Barger began emerging from Antonovich’s big shadow over a year ago as the supervisor who was elected in 1980 prepared to be termed out of office. Endorsing Barger for his seat was part of his preparation.

During her campaign we learned Barger has been Antonovich’s behind-the-scenes answer to thorny regional problems like the dispute last year between the Santa Clarita Valley Sanitation District and Stevenson Ranch residents over a proposed deep well injection site on the West Side of the valley.

She was effective; she knew local issues; she has demonstrated strong leadership skills and, while she’s a conservative, she’s less conservative than her boss.

The other name on the ballot to govern a district of some 2 million people in a county that manages a budget of $28.7 billion is Darrell Park, who served in the White House Office of Management and Budget under two presidents.

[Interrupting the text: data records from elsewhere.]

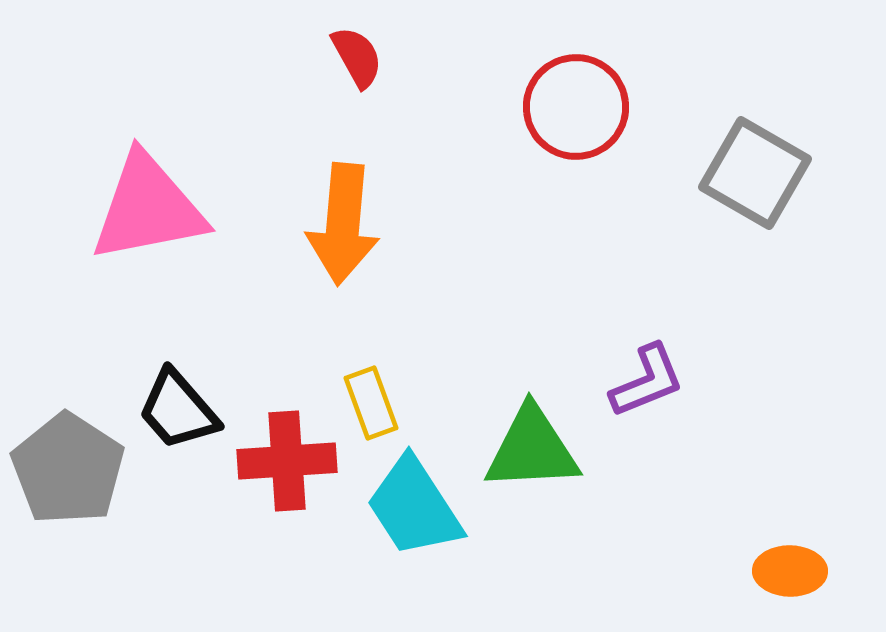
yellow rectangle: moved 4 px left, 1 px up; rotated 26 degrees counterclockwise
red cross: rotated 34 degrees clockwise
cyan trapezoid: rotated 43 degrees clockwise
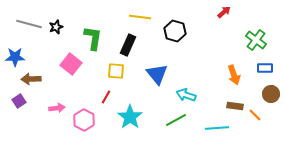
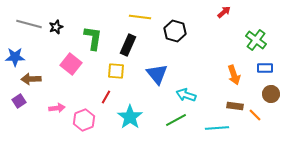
pink hexagon: rotated 10 degrees clockwise
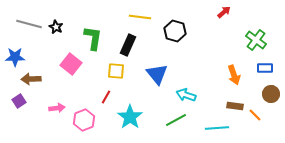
black star: rotated 24 degrees counterclockwise
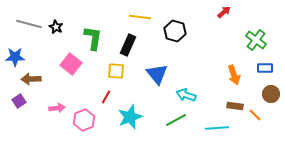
cyan star: rotated 15 degrees clockwise
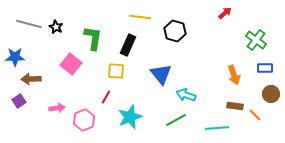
red arrow: moved 1 px right, 1 px down
blue triangle: moved 4 px right
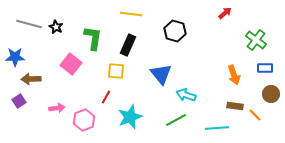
yellow line: moved 9 px left, 3 px up
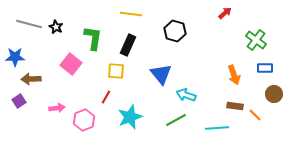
brown circle: moved 3 px right
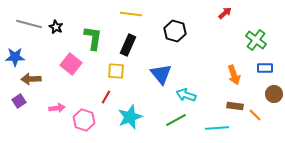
pink hexagon: rotated 20 degrees counterclockwise
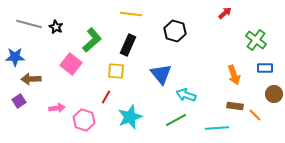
green L-shape: moved 1 px left, 2 px down; rotated 40 degrees clockwise
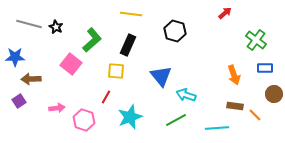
blue triangle: moved 2 px down
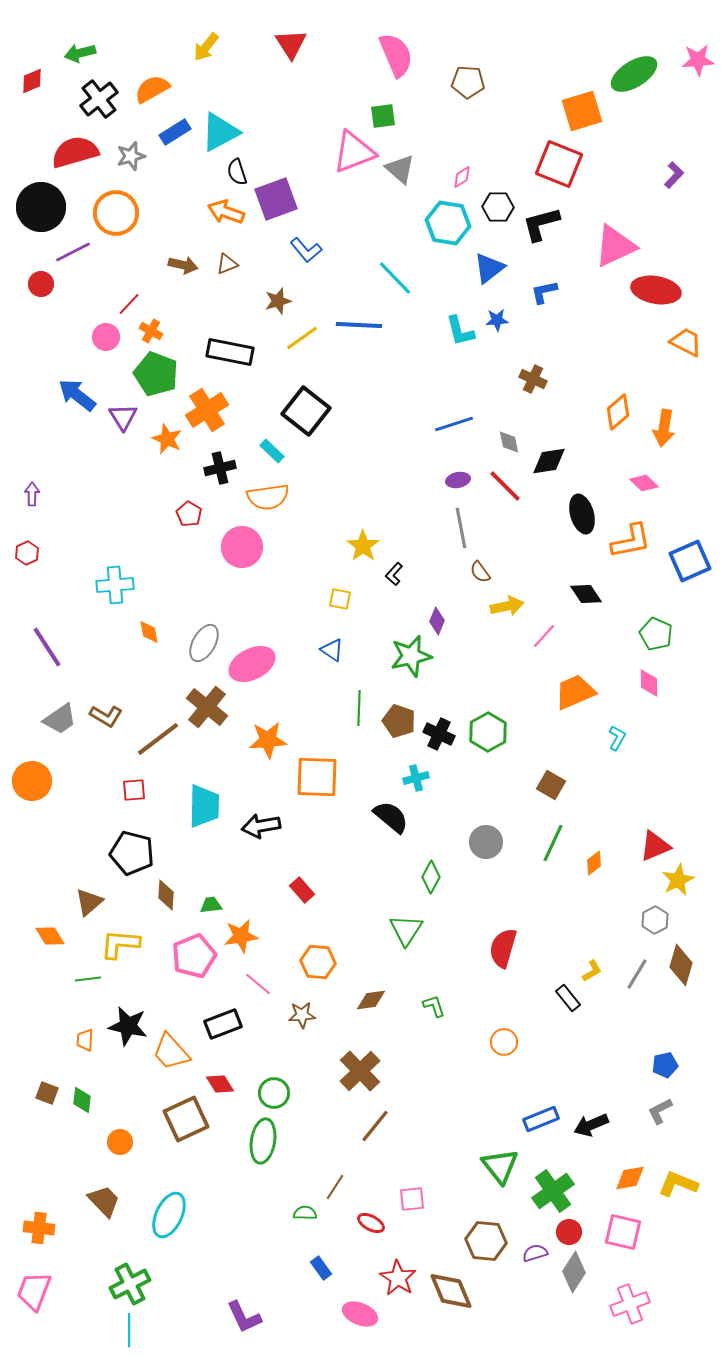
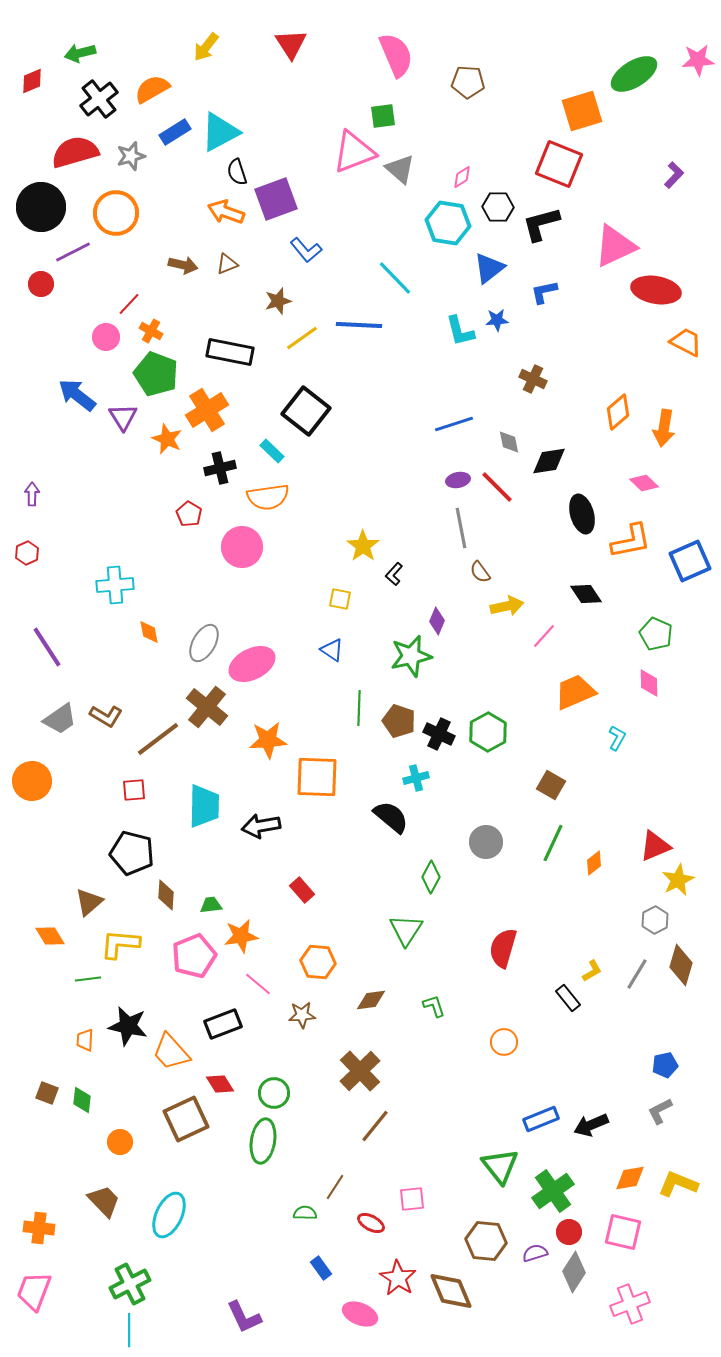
red line at (505, 486): moved 8 px left, 1 px down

He holds a graduate degree in public policy from Georgetown University and is an advocate for clean energy, having published a book called “Better Than We Found It: Simple Solutions to Some of the World’s Toughest Problems.”

Park offers a sweeping and what he calls progressive vision of change to everything from foster care to trash disposal. During a Signal Editorial Board meeting he shrugged off a request for details, saying when he puts them up on his website his campaign staff takes them down.

One wonders how well his lofty and, frankly, seemingly unfocused goals will fare when they collide with the immovable bulwark of county bureaucracy.

Park is also quick to push partisanship to the forefront, although he made a great show of bipartisanship during a Signal Multimedia and College of the Canyons summertime debate (which can be found on The Signal’s YouTube channel).

The race is nonpartisan; you won’t find a big R or D next to either candidate’s name on the ballot. We believe there’s a reason government founders establish nonpartisan offices: when determining whether to build roads, preserve storm water or approve new developments, partisanship has no place at the table.

But Park is running hard on partisanship, branding his campaign with the logo “Darrell Park Democrat for Supervisor.”

One should consider the balance on the Board of Supervisors if such a partisan Democrat should be elected to the traditionally conservative Fifth District seat.

Just five elected officials govern Los Angeles County’s 10 million people. Considering the disparity among the voters who put them in office, they’ve struck a remarkable balance for years, aligning conservative to liberal as nonpartisan district interests mesh.

Antonovich has shown himself a master of that dance while consistently representing conservative interests. Tilting the board’s balance too far either direction might result in the kind of partisan gridlock seen in Washington.

Barger has learned from her experienced boss and we believe she is ready to exercise the diplomacy necessary to maintain the Board of Supervisors’ functionality.

Vote Kathryn Barger for Board of Supervisors.